Personal information
- Date of birth: 25 August 1942
- Place of birth: Făgăraș, Romania
- Date of death: 28 August 1967 (aged 25)
- Place of death: Făgăraș, Romania
- Height: 1.73 m (5 ft 8 in)
- Position: Central midfielder

Senior career*
- Years: Team / Apps / (Gls)
- 1959–1961: Chimia Făgăraș
- 1961–1967: Steagul Roșu Brașov / 150 / (37)

International career
- 1962–1966: Romania U23 / 12 / (2)
- 1963–1965: Romania B / 2 / (0)
- 1967: Romania / 3 / (0)

= Iuliu Năftănăilă =

Romanian footballer

Iuliu Năftănăilă (25 August 1942 – 28 August 1967) was a Romanian football midfielder.

==Club career==
Năftănăilă was born on 25 August 1942 in Făgăraș, Romania and began playing football in 1959 at local club Chimia in Divizia B. Two years later he was brought to Steagul Roșu Brașov by coach Silviu Ploeșteanu who gave him his Divizia A debut on 20 August 1961 in a 3–1 victory against Știința Cluj where he scored two goals.
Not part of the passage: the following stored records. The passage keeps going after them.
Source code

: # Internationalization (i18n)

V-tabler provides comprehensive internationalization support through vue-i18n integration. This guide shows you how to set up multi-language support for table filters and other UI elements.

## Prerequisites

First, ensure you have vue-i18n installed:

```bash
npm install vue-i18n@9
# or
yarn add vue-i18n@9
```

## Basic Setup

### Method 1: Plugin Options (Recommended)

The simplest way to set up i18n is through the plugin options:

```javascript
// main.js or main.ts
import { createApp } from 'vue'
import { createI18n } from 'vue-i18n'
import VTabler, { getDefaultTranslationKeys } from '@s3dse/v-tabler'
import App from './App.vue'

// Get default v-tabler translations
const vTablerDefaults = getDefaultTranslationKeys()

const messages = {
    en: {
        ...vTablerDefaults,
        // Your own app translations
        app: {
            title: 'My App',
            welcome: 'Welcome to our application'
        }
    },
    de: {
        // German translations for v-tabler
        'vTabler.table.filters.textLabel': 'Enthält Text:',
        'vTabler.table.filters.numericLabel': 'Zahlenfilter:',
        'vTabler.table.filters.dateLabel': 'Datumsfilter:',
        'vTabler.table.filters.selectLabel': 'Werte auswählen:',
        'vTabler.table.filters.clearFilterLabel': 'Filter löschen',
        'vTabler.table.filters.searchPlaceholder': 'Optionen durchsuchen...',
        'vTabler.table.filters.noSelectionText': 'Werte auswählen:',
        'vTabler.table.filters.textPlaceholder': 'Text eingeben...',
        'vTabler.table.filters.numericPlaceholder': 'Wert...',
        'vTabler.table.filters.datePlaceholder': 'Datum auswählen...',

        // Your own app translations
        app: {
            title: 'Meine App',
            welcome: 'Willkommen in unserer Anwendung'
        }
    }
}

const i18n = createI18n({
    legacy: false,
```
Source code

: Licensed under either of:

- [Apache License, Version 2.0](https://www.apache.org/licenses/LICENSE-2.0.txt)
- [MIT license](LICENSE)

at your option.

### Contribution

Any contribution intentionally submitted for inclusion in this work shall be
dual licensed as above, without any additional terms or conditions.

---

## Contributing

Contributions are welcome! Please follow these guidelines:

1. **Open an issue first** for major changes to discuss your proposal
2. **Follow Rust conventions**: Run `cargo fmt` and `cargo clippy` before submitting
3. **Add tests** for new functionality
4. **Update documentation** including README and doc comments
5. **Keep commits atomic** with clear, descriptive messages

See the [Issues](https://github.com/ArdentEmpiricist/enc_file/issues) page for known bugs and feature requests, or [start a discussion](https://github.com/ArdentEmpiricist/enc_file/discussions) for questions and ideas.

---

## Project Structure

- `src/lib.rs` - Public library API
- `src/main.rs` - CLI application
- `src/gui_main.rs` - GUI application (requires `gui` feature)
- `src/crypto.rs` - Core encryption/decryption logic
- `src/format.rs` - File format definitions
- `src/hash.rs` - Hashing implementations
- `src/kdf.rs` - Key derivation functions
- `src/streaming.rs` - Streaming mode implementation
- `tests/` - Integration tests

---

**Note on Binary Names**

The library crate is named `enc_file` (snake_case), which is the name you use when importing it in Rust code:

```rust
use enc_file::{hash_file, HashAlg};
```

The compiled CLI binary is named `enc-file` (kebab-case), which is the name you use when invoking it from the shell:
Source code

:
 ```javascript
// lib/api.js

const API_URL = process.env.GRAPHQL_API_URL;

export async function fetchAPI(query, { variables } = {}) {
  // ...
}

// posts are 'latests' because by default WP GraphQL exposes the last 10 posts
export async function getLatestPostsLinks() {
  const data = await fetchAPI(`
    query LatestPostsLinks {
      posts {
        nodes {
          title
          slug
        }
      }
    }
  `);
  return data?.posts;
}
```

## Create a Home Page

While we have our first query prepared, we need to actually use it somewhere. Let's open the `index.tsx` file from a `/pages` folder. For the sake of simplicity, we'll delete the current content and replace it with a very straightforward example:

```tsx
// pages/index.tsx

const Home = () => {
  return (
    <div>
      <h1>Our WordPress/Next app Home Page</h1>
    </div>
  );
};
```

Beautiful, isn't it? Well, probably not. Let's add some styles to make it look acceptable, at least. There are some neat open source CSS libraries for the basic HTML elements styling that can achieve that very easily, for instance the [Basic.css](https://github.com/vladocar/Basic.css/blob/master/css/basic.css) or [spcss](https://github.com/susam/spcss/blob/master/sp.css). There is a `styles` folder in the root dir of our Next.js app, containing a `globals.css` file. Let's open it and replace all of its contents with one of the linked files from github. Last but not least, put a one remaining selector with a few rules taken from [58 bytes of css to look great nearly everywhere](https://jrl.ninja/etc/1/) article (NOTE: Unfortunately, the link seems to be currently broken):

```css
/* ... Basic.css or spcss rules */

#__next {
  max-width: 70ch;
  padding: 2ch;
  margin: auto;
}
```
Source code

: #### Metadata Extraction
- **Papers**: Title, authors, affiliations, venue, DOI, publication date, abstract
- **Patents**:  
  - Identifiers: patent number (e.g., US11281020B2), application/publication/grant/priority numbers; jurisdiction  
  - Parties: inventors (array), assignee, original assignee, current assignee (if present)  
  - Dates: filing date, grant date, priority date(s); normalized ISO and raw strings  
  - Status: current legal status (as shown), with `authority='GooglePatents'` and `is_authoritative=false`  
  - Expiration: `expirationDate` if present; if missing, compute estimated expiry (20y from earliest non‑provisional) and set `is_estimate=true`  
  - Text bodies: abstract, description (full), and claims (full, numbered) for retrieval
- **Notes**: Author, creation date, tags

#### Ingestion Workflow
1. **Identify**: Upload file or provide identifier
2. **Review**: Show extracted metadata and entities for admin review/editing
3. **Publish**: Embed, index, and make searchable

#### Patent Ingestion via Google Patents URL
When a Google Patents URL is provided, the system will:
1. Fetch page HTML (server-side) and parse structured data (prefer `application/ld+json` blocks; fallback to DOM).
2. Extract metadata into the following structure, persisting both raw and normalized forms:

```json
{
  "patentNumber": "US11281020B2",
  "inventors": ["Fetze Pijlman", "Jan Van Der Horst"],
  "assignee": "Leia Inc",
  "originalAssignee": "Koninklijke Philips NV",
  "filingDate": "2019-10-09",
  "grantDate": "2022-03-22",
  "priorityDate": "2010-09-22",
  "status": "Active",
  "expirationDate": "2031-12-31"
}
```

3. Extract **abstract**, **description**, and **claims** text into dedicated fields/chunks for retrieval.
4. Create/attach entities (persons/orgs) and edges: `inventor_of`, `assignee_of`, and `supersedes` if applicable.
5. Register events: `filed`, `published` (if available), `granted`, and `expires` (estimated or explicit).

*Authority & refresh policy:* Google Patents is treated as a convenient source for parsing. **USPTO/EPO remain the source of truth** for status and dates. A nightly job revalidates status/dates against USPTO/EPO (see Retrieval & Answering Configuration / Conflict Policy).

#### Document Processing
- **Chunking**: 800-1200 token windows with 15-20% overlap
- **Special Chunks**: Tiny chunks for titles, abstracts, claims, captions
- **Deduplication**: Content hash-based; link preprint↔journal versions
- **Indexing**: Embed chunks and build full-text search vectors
He netted a total of 11 goals until the end of the season as the club finished in fourth place. He remained at Steagul over the course of seven seasons, the highlights of this period included another fourth place in the 1964–65 Divizia A season and the winning of the 1960–61 Balkans Cup. Năftănăilă made his last Divizia A appearance on 27 August 1967 in a 0–0 draw against Argeș Pitești, totaling 150 matches with 37 goals in the competition. He also has a total of five matches and one goal scored in the Inter-Cities Fairs Cup, nine games with three goals in Cupa României and 11 appearances with three goals in the Balkans Cup.

==International career==
Between 1962 and 1966, Năftănăilă made several appearances for Romania's under-23 and B squads.

Năftănăilă played three matches for Romania, making his debut on 4 January 1947 under coach Bazil Marian in a 1–1 friendly draw against Uruguay in Montevideo at Estadio Gran Parque Central. His second game was also a friendly which ended with a 2–1 away win over Greece. Năftănăilă's last appearance for the national team was in a 1–0 loss to Italy in the Euro 1968 qualifiers.

==Death==
Năftănăilă died on 28 August 1967 at age 25 while driving his car and crashing into a tree on the side of the Brașov – Făgăraș road.